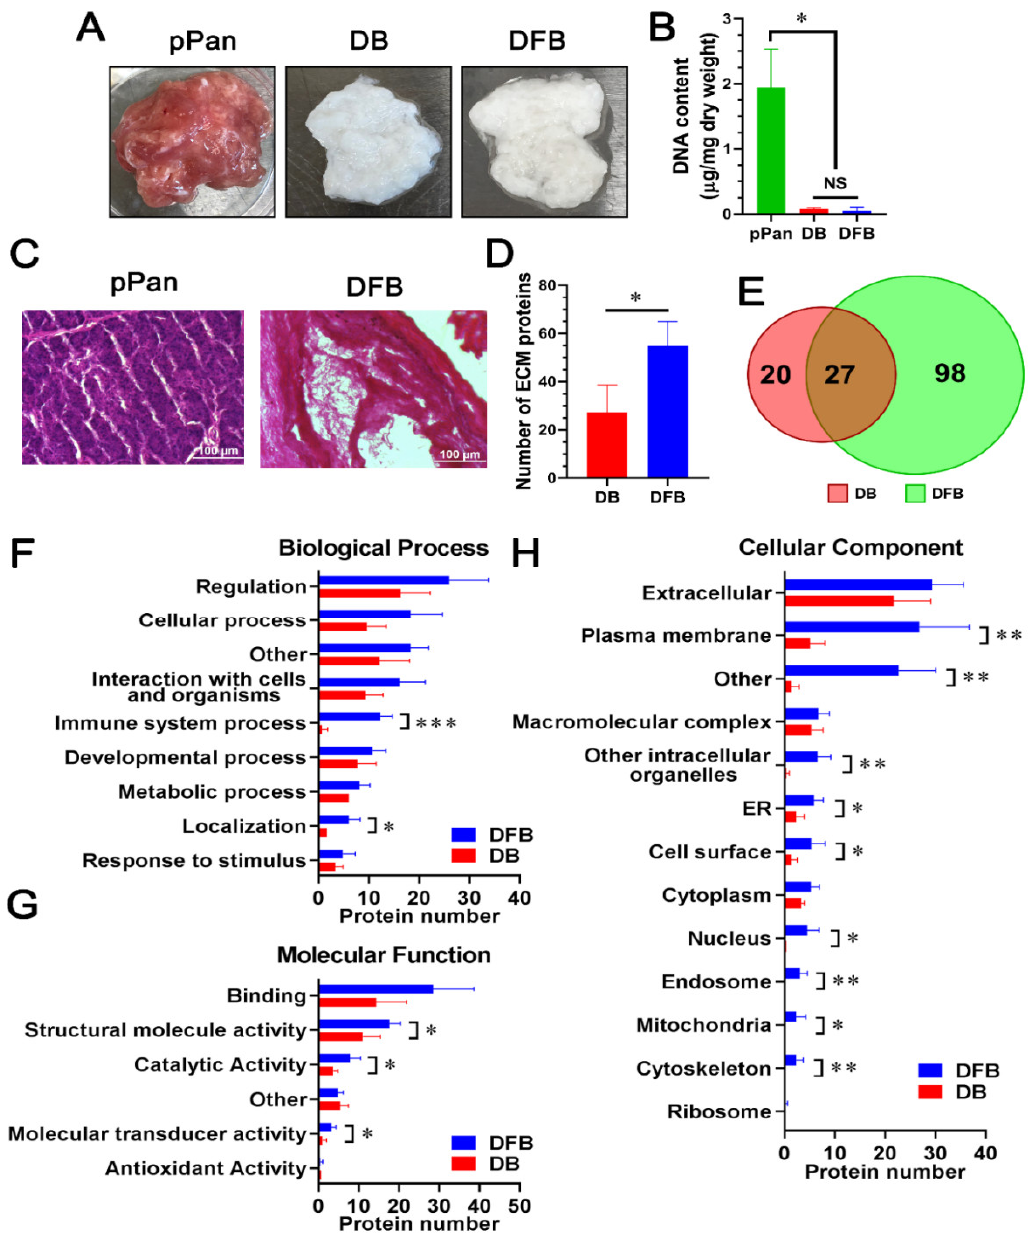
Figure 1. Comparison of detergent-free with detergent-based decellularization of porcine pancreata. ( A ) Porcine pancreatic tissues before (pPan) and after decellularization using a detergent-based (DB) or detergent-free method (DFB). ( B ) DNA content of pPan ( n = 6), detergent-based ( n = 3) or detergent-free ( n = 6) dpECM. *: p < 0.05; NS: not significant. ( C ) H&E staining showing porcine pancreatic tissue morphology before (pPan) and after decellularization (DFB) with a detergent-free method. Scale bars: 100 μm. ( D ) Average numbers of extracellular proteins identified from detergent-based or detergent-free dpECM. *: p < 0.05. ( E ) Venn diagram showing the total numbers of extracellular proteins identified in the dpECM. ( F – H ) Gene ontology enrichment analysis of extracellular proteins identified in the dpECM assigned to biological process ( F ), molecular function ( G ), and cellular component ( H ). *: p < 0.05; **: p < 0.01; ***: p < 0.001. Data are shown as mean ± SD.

---*---

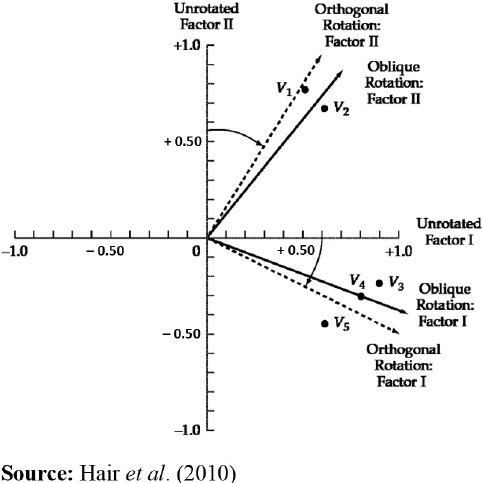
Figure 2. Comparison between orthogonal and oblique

---*---

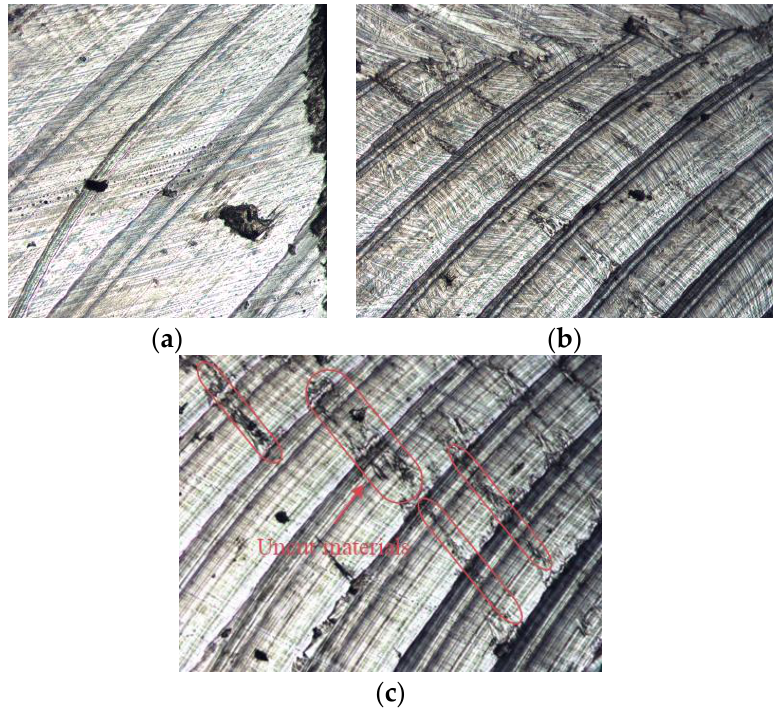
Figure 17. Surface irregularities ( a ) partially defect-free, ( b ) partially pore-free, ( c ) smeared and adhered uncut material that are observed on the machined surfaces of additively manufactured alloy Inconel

---*---

Note each line above that contains "Comparison" and copy it out.

## TASK OUTPUT
Figure 1. Comparison of detergent-free with detergent-based decellularization of porcine pancreata. ( A ) Porcine pancreatic tissues before (pPan) and after decellularization using a detergent-based (DB) or detergent-free method (DFB). ( B ) DNA content of pPan ( n = 6), detergent-based ( n = 3) or detergent-free ( n = 6) dpECM. *: p < 0.05; NS: not significant. ( C ) H&E staining showing porcine pancreatic tissue morphology before (pPan) and after decellularization (DFB) with a detergent-free method. Scale bars: 100 μm. ( D ) Average numbers of extracellular proteins identified from detergent-based or detergent-free dpECM. *: p < 0.05. ( E ) Venn diagram showing the total numbers of extracellular proteins identified in the dpECM. ( F – H ) Gene ontology enrichment analysis of extracellular proteins identified in the dpECM assigned to biological process ( F ), molecular function ( G ), and cellular component ( H ). *: p < 0.05; **: p < 0.01; ***: p < 0.001. Data are shown as mean ± SD.
Figure 2. Comparison between orthogonal and oblique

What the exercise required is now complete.